Many of you know that in a few weeks, I’ll have surgery for a tumour in my adrenal gland. Waiting for the diagnosis last fall felt like one of those shadow-filled valleys for me. Labour Day weekend was when things really intensified with one final emergency room visit in a year filled with emergency room visits. That one felt like a turning point and brought me some hope for the first time in a while that there would be a diagnosis. I remember coming to church the first Sunday after that and standing up when we started to sing and praying, “God, whatever happens now, I know that with you I’m going to be okay.” And the Holy Spirit whispering to me, “What if you’re not okay? Will we be okay if you’re not okay?”
That question was really hard for me. I thought a lot about prosperity gospel, about our desire to believe that if God loves us, it means everything in our life will be not just okay, but blessed. But we can be faithful and believe that God wants to heal us and not be healed. Not have broken relationships restored. Still suffer with mental illness. Still wait for unanswered prayer.
AND YET God is still good.
During those fall months, going to church was hard. I was on medication that meant I just didn’t sleep, so I felt awful a lot of the time, but sometimes I woke up feeling physically okay but just couldn’t come to church because I couldn’t handle pretending that everything was okay and I didn’t know how to talk about it not being okay. I couldn’t sing about God’s goodness when I felt like I wasn’t experiencing any of it.
Now, looking back, I see that God wasn’t absent.

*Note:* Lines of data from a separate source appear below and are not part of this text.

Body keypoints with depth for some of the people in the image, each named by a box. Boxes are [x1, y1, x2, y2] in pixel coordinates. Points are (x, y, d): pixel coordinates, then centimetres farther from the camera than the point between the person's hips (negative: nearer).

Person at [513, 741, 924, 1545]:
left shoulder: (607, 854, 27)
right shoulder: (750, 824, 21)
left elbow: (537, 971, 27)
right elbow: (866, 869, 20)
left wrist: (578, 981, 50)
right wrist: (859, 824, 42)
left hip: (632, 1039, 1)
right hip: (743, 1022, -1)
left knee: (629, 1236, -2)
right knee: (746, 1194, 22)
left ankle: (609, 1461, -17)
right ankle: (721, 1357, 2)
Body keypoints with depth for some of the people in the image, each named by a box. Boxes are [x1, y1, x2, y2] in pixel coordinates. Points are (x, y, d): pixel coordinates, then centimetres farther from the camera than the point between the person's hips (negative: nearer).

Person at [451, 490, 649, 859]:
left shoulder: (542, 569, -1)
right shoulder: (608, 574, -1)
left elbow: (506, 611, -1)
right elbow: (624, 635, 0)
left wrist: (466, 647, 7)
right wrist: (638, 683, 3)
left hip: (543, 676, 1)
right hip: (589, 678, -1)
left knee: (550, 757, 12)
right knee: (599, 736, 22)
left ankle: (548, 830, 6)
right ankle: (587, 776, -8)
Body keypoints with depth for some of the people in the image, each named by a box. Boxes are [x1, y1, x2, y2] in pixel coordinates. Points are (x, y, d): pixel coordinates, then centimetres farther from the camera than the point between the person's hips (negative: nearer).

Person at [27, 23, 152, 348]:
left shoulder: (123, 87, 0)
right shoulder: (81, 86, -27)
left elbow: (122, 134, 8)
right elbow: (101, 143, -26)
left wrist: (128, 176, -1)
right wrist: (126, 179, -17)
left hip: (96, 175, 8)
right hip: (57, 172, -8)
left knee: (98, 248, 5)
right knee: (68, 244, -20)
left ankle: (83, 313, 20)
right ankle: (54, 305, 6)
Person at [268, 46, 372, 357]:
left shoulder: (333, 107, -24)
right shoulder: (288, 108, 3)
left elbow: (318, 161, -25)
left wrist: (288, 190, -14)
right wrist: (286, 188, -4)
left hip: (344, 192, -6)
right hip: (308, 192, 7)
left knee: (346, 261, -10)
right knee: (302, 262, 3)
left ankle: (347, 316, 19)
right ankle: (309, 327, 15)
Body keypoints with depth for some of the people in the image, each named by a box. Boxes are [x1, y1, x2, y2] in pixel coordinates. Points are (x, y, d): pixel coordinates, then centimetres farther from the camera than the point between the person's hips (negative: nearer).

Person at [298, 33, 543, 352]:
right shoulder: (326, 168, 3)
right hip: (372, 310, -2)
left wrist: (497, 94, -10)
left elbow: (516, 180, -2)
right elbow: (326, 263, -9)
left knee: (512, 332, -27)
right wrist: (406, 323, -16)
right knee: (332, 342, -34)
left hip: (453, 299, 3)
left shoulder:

God taught me so much about who he is and who I am. God taught me anew what it means to rely fully on him. I learned about the beauty of being in community. I learned to let others help me, the beauty of having others pray for me. I learned that God isn’t just good when our lives are going well, but God is good all the time. I learned that maybe the only way for us to know this truth is to experience the shadow-filled valleys that life inevitably brings us.
I wonder if Lent is an opportunity for us as a church to learn this too. At Ash Wednesday, the start of Lent, as a cross is put on the forehead of churchgoers, the words “Remember that you are dust, and to dust you will return” are spoken over each person. Maybe we need that reminder of our utter inability to save ourselves, our inability to do anything outside of God. And God uses the hard experiences in our lives to teach us this lesson too. And Lent also gives us a picture of who God is, of what God’s self-sacrificial love looks like.
It’s Sunday today. If you were in a church today, you probably sang a couple of songs about who God is, proclaiming things like God’s goodness. Maybe those were easy for you to sing. Maybe they were incredibly hard. Maybe you feel like you’re in the shadow-filled valley now. If that’s the case, remember that God is there in the valley. He’s waiting to show you who he is.